Alcântara foi preso no dia 13 e cumpriu oito dias de reclusão. Na última segunda-feira, foi novamente punido, dessa vez com detenção de quatro dias -em que ele trabalha de dia e dorme em alojamento militar.
O sargento diz que documentos entregues pelo Exército o acusam de ter se afastado de Brasília sem informar superiores, utilizar farda de forma incorreta em entrevista e saber do paradeiro de um desertor e não informar -no caso, o também sargento e seu companheiro, Laci de Araújo, preso pelo crime de deserção.

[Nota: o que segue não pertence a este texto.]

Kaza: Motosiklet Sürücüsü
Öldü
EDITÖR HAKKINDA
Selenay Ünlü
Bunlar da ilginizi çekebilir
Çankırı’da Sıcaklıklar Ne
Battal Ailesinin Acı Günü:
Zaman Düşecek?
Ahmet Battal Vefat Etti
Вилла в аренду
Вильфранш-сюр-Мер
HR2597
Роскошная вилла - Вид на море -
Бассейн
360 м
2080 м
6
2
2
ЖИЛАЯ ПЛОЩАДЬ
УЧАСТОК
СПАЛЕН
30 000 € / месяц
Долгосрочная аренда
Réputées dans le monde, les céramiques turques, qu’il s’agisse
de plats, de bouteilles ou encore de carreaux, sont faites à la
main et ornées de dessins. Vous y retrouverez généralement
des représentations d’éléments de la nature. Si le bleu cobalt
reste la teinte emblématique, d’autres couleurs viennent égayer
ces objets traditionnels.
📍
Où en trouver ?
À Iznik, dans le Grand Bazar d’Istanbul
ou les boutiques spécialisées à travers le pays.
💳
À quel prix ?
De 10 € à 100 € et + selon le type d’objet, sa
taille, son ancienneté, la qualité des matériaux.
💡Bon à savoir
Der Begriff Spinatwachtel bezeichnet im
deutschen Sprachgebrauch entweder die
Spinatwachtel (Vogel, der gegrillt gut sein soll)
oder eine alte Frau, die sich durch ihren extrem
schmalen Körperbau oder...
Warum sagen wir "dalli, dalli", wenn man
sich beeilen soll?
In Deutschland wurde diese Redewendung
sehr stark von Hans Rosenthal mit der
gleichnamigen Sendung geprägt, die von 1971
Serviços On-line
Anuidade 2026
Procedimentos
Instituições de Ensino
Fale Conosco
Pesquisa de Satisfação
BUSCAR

Alcântara, no entanto, achava que a prisão de oito dias seria a única penalidade a ser aplicada. Ele diz ter ficado surpreso com a detenção de segunda. A defesa diz temer que mais uma punição seja aplicada ao sargento. O advogado entrou com pedido de habeas corpus na Justiça Federal. A previsão é que seja julgado hoje. Segundo o Comando Militar do Planalto, a que Alcântara está subordinado, o sargento passará por uma inspeção de saúde e pode estar desligado do Exército em até duas semanas.
O companheiro de Alcântara será interrogado pela Justiça Militar sexta-feira no processo de deserção. Araújo está preso desde o dia 4, quando deu entrevista à RedeTV!, junto com Alcântara.